▸ TASK REQUIREMENTS:
Write the records out again without change. Leave the pictures behind.

(Collected data entries)

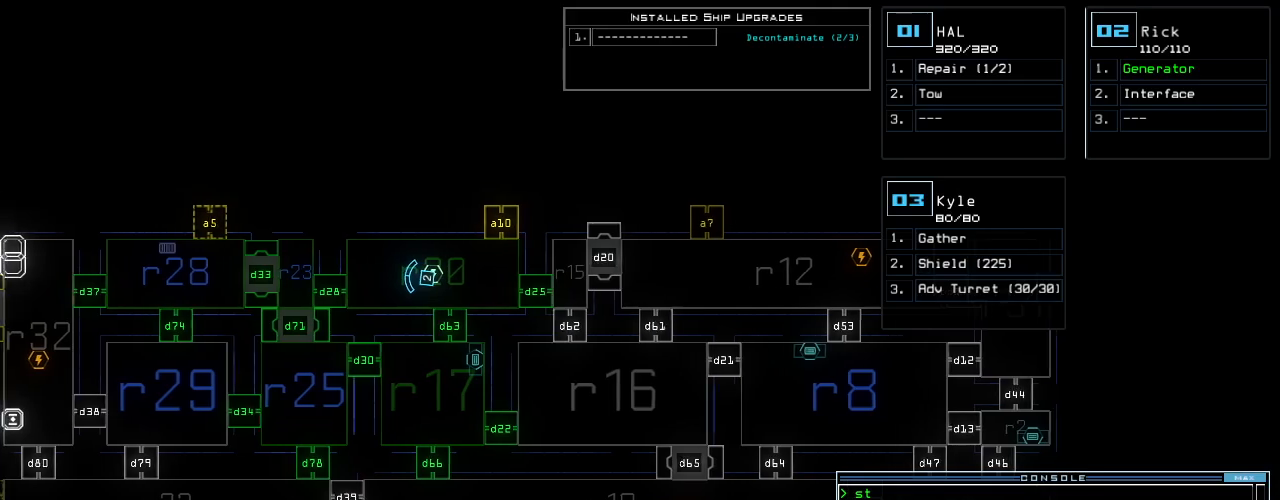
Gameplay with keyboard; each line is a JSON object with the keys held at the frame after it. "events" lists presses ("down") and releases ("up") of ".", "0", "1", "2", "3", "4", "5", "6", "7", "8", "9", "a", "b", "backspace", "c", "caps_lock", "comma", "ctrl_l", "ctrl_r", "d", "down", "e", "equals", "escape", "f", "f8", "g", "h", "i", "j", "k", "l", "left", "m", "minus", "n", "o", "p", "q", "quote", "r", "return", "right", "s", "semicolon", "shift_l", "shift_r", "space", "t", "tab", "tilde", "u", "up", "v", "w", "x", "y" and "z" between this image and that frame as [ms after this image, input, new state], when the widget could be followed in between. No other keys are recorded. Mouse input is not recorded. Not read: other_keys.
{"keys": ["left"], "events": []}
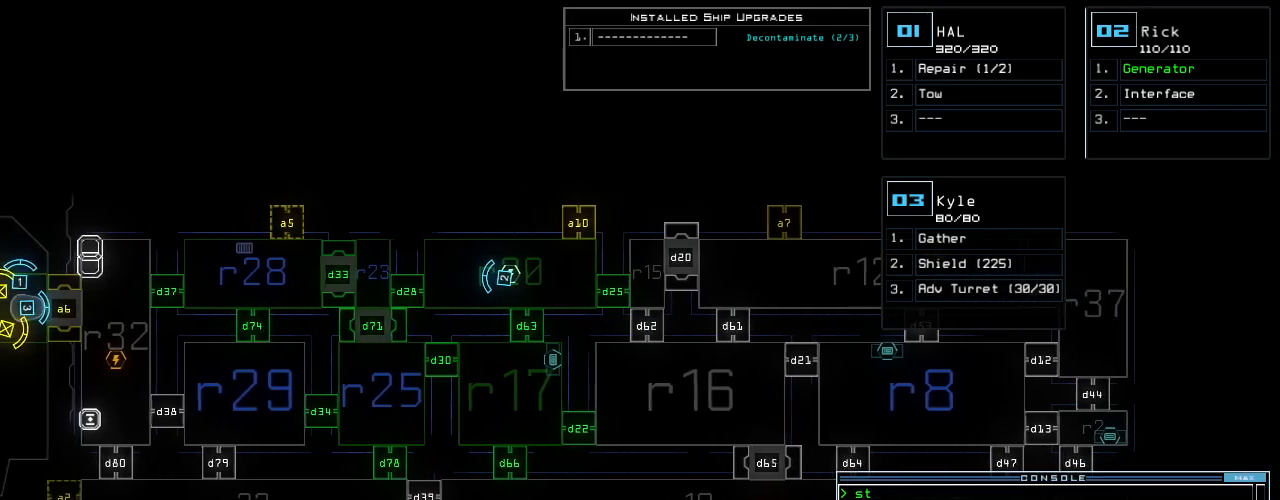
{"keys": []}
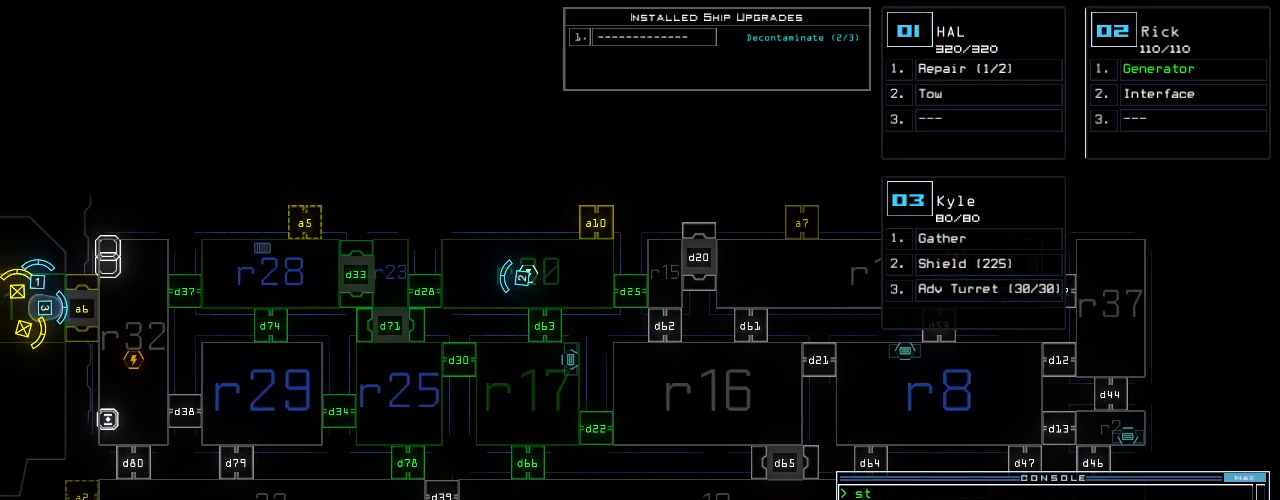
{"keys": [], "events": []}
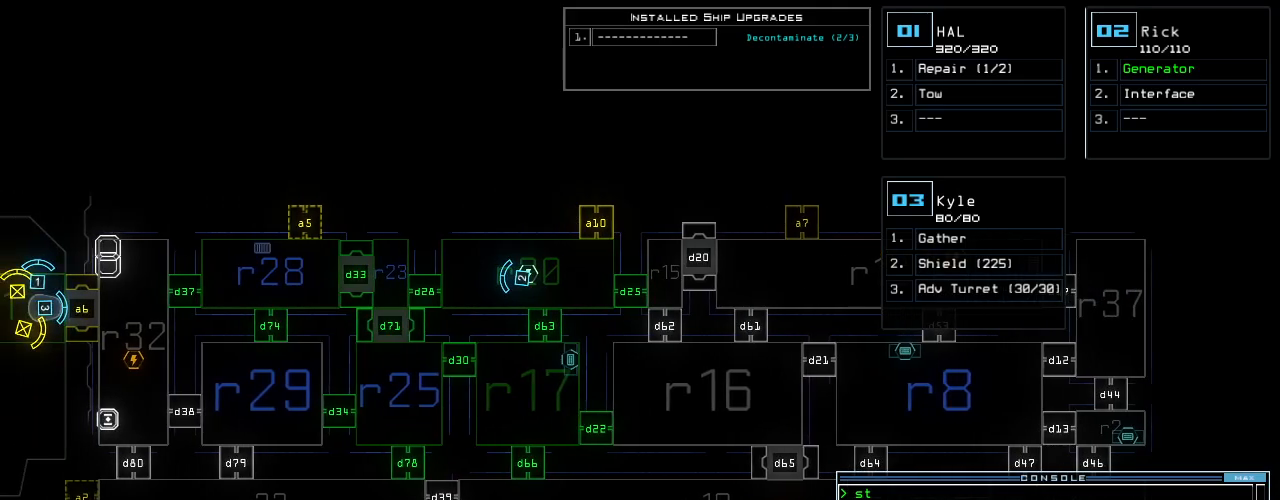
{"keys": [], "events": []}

▸ SOLUTION FOR THIS PROBLEM:
Gameplay with keyboard; each line is a JSON object with the keys held at the frame after it. "events" lists presses ("down") and releases ("up") of ".", "0", "1", "2", "3", "4", "5", "6", "7", "8", "9", "a", "b", "backspace", "c", "caps_lock", "comma", "ctrl_l", "ctrl_r", "d", "down", "e", "equals", "escape", "f", "f8", "g", "h", "i", "j", "k", "l", "left", "m", "minus", "n", "o", "p", "q", "quote", "r", "return", "right", "s", "semicolon", "shift_l", "shift_r", "space", "t", "tab", "tilde", "u", "up", "v", "w", "x", "y" and "z" between this image and that frame as [ms after this image, input, new state], when the widget could be followed in between. No other keys are recorded. Mouse input is not recorded. Not read: other_keys.
{"keys": ["left"], "events": []}
{"keys": []}
{"keys": [], "events": []}
{"keys": [], "events": []}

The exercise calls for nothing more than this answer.